TASK DESCRIPTION
Read the lines below, and copy any that contain the string "shields".

▬▬▬

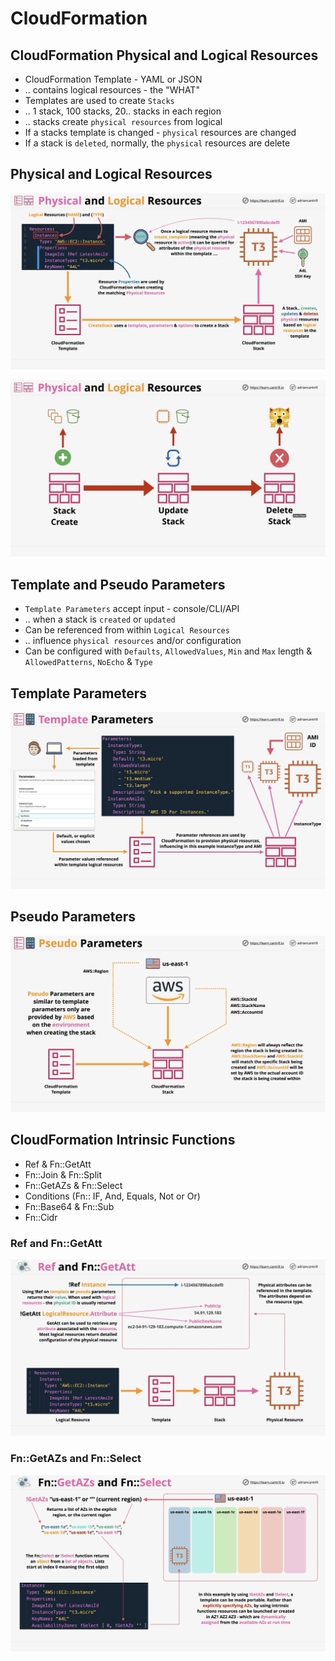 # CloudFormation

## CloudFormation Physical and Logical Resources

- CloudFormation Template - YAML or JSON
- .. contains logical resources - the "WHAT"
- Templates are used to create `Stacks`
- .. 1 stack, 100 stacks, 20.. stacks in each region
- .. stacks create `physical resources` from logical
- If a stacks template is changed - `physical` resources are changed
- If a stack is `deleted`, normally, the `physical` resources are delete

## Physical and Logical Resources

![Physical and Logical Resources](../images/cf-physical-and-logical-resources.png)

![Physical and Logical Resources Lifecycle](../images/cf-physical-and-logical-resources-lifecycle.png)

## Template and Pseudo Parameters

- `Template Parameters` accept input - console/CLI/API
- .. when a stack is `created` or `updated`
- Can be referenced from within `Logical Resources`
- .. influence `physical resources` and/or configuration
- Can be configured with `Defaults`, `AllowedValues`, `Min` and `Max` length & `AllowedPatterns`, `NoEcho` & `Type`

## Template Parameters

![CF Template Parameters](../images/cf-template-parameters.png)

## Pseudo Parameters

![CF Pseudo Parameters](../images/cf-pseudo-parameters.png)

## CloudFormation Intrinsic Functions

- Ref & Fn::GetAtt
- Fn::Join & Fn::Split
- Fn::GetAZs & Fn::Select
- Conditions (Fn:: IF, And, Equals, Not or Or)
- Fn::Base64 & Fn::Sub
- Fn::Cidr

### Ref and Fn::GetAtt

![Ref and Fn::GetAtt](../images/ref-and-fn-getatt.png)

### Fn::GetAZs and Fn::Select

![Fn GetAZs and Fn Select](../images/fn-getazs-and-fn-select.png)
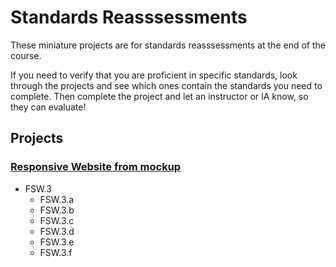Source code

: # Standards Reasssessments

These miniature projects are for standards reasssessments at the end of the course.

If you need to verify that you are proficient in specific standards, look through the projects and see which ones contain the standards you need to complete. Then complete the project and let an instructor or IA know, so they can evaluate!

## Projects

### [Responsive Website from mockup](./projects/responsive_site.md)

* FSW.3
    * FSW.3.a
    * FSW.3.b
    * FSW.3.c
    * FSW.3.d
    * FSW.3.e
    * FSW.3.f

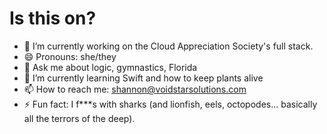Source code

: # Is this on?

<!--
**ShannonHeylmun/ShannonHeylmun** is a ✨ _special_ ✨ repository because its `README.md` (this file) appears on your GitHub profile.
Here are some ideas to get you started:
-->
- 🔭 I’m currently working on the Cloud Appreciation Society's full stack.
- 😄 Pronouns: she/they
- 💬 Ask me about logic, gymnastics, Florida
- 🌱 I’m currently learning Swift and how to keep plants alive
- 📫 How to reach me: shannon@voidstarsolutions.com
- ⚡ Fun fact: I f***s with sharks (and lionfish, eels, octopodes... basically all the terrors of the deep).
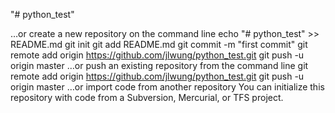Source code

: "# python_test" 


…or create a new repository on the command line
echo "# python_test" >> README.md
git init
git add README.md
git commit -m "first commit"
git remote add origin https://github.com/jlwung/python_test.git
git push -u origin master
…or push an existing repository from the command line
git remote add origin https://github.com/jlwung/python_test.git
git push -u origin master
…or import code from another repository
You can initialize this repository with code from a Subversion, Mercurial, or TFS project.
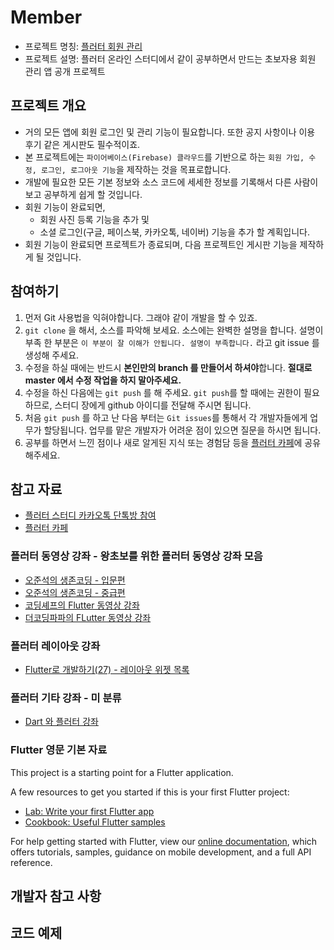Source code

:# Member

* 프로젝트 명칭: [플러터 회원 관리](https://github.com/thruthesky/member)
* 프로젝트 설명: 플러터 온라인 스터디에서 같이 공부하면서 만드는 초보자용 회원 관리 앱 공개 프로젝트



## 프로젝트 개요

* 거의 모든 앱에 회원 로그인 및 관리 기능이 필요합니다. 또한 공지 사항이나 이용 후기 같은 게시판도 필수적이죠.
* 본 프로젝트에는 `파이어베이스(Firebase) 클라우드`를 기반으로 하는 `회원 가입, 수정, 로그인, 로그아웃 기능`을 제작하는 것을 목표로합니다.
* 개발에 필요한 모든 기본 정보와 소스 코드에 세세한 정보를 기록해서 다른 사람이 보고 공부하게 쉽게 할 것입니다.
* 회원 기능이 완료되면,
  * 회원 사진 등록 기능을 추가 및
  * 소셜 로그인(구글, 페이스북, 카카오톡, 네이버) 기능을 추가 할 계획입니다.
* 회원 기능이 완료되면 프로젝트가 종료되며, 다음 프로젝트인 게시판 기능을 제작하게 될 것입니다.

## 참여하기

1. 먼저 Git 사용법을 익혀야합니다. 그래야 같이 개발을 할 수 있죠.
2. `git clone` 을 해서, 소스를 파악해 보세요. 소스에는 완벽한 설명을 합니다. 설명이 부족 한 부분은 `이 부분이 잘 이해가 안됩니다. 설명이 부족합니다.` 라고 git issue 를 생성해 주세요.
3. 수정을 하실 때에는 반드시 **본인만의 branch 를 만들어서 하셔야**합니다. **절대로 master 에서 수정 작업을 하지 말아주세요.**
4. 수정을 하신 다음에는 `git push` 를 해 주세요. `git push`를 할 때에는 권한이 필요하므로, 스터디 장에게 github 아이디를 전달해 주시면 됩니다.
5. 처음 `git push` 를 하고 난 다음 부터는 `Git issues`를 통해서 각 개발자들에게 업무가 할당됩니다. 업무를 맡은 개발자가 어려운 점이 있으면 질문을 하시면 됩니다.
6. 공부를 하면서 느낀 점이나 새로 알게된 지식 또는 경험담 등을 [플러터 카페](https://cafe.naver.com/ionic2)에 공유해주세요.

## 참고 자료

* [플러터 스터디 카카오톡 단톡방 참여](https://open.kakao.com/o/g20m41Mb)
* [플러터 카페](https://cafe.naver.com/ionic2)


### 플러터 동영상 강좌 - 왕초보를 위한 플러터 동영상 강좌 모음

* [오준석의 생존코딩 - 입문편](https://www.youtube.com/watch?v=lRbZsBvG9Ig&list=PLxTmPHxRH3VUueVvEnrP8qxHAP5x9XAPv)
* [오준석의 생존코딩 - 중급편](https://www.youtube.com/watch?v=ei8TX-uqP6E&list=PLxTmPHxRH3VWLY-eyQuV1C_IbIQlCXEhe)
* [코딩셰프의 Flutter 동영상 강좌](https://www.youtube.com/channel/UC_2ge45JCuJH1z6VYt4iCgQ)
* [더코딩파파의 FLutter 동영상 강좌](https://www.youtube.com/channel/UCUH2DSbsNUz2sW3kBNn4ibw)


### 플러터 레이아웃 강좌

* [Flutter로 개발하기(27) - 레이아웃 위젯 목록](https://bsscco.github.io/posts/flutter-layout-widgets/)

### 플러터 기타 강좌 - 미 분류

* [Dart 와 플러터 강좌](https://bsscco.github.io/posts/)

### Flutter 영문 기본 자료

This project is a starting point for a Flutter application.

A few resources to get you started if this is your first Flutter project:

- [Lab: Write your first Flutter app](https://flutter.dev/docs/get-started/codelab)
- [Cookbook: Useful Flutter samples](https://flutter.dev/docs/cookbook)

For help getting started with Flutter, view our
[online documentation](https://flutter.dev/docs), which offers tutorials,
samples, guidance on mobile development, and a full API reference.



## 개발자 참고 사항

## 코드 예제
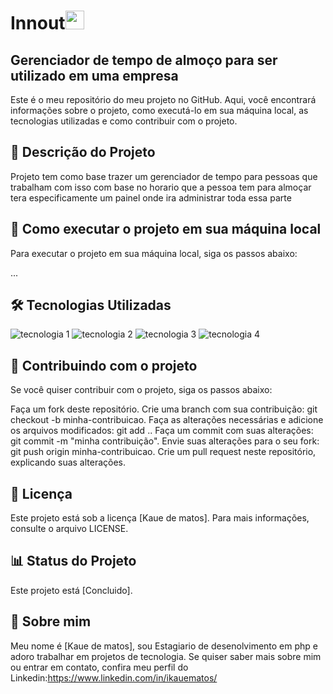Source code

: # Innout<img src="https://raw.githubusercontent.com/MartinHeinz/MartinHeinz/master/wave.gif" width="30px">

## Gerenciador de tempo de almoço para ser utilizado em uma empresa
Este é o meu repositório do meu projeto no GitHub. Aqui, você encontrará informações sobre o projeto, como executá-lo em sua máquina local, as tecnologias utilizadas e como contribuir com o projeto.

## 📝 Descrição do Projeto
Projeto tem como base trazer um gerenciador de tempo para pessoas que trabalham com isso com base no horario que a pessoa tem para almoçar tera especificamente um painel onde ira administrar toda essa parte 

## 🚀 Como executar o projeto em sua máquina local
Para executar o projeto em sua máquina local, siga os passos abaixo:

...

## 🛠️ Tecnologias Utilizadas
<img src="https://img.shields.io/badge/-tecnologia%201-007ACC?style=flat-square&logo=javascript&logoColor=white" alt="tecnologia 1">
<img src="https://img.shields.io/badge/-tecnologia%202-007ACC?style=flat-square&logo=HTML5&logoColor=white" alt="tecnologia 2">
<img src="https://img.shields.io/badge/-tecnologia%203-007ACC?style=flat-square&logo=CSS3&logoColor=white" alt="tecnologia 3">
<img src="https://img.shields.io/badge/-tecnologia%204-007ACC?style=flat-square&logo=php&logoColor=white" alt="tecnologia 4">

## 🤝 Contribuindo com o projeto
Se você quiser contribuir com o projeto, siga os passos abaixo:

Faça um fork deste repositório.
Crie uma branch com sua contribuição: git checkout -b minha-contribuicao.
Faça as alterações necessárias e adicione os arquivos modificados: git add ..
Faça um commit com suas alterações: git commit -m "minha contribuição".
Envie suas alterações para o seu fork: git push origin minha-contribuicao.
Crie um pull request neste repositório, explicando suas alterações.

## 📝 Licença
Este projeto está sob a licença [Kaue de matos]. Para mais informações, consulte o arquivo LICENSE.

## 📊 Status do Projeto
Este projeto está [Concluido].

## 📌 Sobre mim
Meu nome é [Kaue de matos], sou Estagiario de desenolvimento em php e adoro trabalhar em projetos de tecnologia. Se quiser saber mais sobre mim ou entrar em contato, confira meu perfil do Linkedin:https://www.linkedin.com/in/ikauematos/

▬▬▬

SOLUTION TO THE EXERCISE
<img src="https://img.shields.io/badge/-tecnologia%201-007ACC?style=flat-square&logo=javascript&logoColor=white" alt="tecnologia 1">
<img src="https://img.shields.io/badge/-tecnologia%202-007ACC?style=flat-square&logo=HTML5&logoColor=white" alt="tecnologia 2">
<img src="https://img.shields.io/badge/-tecnologia%203-007ACC?style=flat-square&logo=CSS3&logoColor=white" alt="tecnologia 3">
<img src="https://img.shields.io/badge/-tecnologia%204-007ACC?style=flat-square&logo=php&logoColor=white" alt="tecnologia 4">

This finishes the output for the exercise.